──────── Records for processing

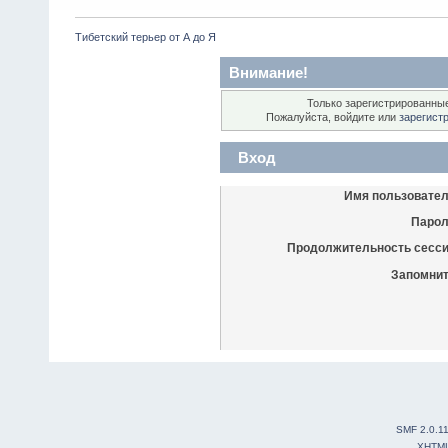
Тибетский терьер от А до Я
Внимание!
Только зарегистрированные
Пожалуйста, войдите или
зарегист
Вход
Имя пользовател
Парол
Продолжительность сесси
Запомнит
SMF 2.0.1
XHTM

────────────────

Please give back only the lines starting with the one that contains "Пожалуйста, войдите или" and ending with the last line of the listing, retyped exactly.

Пожалуйста, войдите или
зарегист
Вход
Имя пользовател
Парол
Продолжительность сесси
Запомнит
SMF 2.0.1
XHTM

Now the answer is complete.